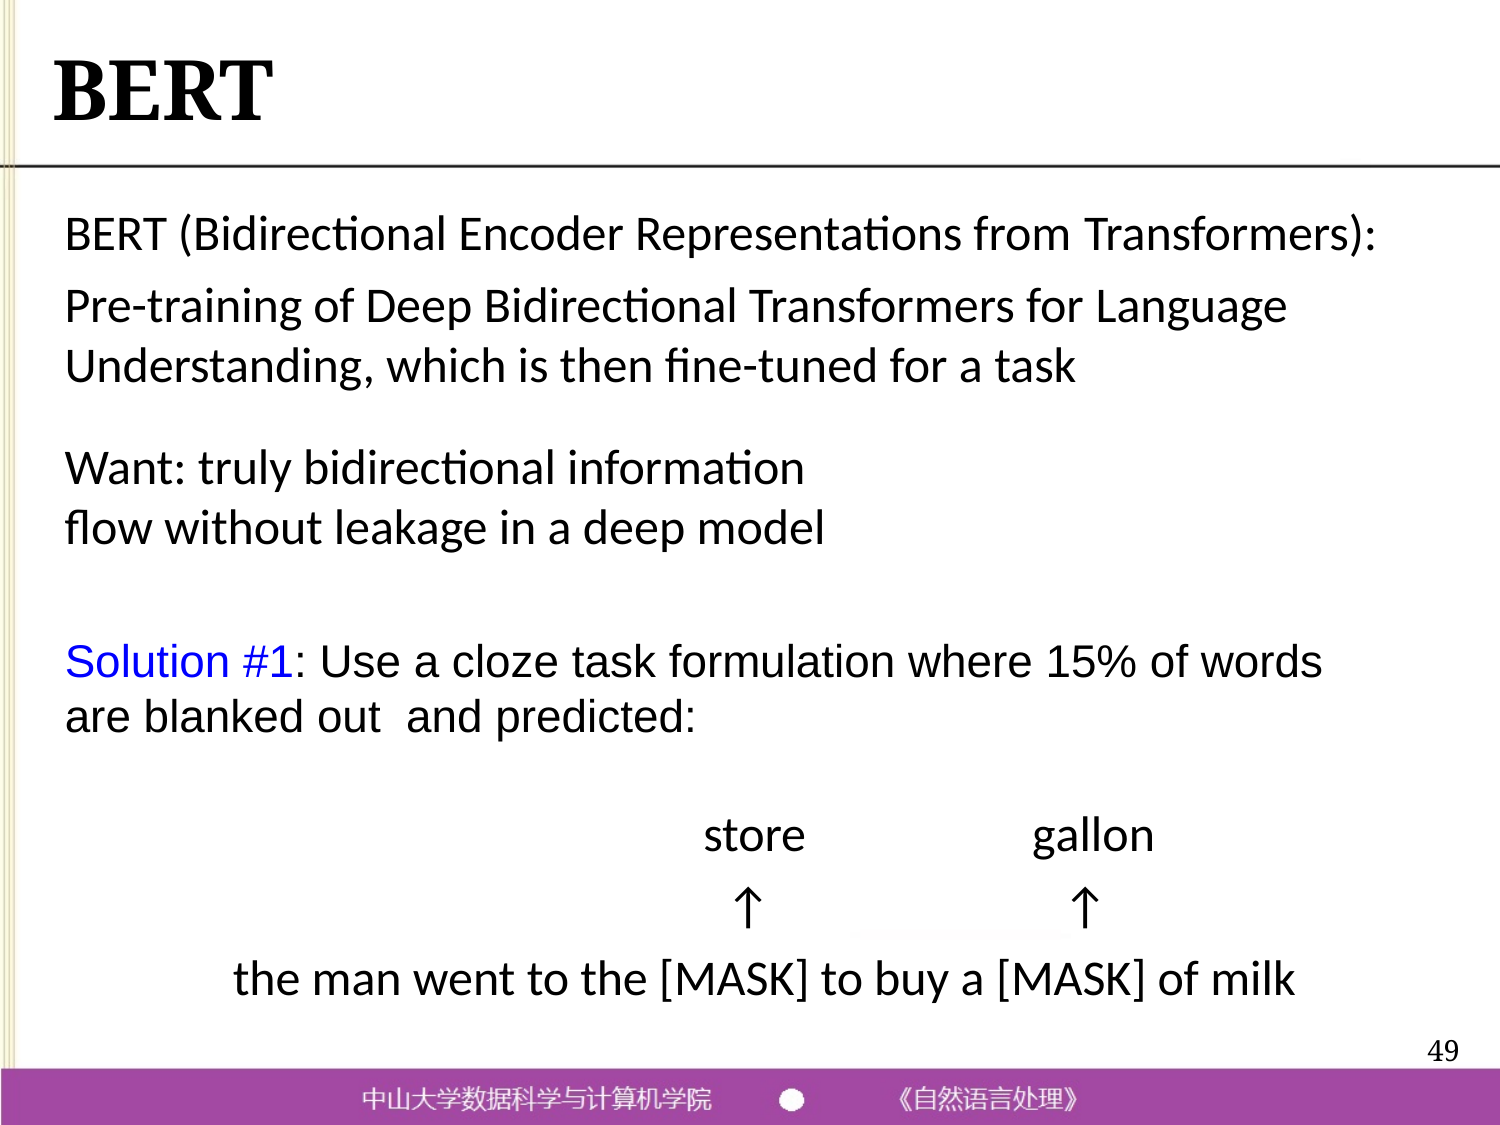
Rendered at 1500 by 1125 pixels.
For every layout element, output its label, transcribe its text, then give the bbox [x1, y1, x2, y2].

text_box store ↑ [701, 785, 811, 934]
slide_number 49 [1350, 1025, 1475, 1100]
text_box gallon ↑ [1030, 785, 1158, 934]
picture [0, 0, 1500, 1125]
text_box Solution #1: Use a cloze task formulation where 15% of words are blanked out and predicted: [49, 624, 1372, 750]
text_box the man went to the [MASK] to buy a [MASK] of milk [230, 942, 1304, 1005]
title BERT [50, 0, 1323, 182]
text_box BERT (Bidirectional Encoder Representations from Transformers): Pre-training of Deep Bidirectional Transformers for Language Understanding, which is then fine-tuned for a task Want: truly bidirectional information flow without leakage in a deep model [62, 185, 1397, 555]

=-=-=

## About this exercise
The entries above are to be repeated in full, except for their pictures.

## Reply
Rendered at 1500 by 1125 pixels.
For every layout element, output its label, transcribe its text, then give the bbox [x1, y1, x2, y2].

text_box store ↑ [701, 785, 811, 934]
slide_number 49 [1350, 1025, 1475, 1100]
text_box gallon ↑ [1030, 785, 1158, 934]
picture [0, 0, 1500, 1125]
text_box Solution #1: Use a cloze task formulation where 15% of words are blanked out and predicted: [49, 624, 1372, 750]
text_box the man went to the [MASK] to buy a [MASK] of milk [230, 942, 1304, 1005]
title BERT [50, 0, 1323, 182]
text_box BERT (Bidirectional Encoder Representations from Transformers): Pre-training of Deep Bidirectional Transformers for Language Understanding, which is then fine-tuned for a task Want: truly bidirectional information flow without leakage in a deep model [62, 185, 1397, 555]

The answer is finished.